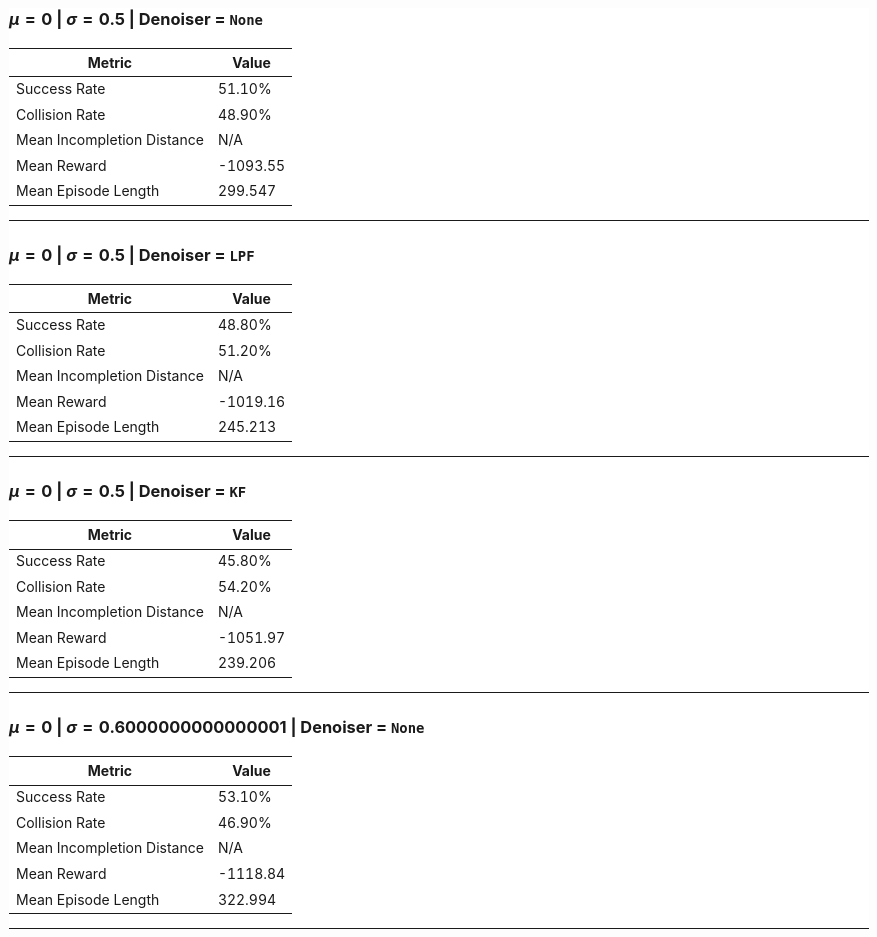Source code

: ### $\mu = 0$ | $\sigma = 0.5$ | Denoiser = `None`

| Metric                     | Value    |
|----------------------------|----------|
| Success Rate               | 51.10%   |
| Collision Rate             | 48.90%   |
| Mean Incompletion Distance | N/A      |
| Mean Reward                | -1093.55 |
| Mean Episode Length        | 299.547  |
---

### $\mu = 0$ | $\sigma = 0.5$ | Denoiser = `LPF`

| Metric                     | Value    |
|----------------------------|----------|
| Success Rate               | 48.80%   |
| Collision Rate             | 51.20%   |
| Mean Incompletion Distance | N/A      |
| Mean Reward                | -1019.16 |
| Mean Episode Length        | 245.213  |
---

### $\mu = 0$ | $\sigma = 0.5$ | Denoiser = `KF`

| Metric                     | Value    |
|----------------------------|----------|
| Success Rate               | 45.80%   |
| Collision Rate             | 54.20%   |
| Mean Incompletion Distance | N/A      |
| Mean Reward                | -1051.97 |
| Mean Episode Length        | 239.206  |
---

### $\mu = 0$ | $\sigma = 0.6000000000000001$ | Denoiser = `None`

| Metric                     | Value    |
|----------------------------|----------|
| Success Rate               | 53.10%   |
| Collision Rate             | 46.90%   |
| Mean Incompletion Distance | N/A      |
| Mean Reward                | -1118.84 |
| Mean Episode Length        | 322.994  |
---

• _Task objective_
Render the entire listing above as a JSON array of strings, one per line, omitting blank lines and the picture.

• _Answer to the exercise_
[
  "Source code",
  ": ### $\\mu = 0$ | $\\sigma = 0.5$ | Denoiser = `None`",
  "| Metric                     | Value    |",
  "|----------------------------|----------|",
  "| Success Rate               | 51.10%   |",
  "| Collision Rate             | 48.90%   |",
  "| Mean Incompletion Distance | N/A      |",
  "| Mean Reward                | -1093.55 |",
  "| Mean Episode Length        | 299.547  |",
  "---",
  "### $\\mu = 0$ | $\\sigma = 0.5$ | Denoiser = `LPF`",
  "| Metric                     | Value    |",
  "|----------------------------|----------|",
  "| Success Rate               | 48.80%   |",
  "| Collision Rate             | 51.20%   |",
  "| Mean Incompletion Distance | N/A      |",
  "| Mean Reward                | -1019.16 |",
  "| Mean Episode Length        | 245.213  |",
  "---",
  "### $\\mu = 0$ | $\\sigma = 0.5$ | Denoiser = `KF`",
  "| Metric                     | Value    |",
  "|----------------------------|----------|",
  "| Success Rate               | 45.80%   |",
  "| Collision Rate             | 54.20%   |",
  "| Mean Incompletion Distance | N/A      |",
  "| Mean Reward                | -1051.97 |",
  "| Mean Episode Length        | 239.206  |",
  "---",
  "### $\\mu = 0$ | $\\sigma = 0.6000000000000001$ | Denoiser = `None`",
  "| Metric                     | Value    |",
  "|----------------------------|----------|",
  "| Success Rate               | 53.10%   |",
  "| Collision Rate             | 46.90%   |",
  "| Mean Incompletion Distance | N/A      |",
  "| Mean Reward                | -1118.84 |",
  "| Mean Episode Length        | 322.994  |",
  "---"
]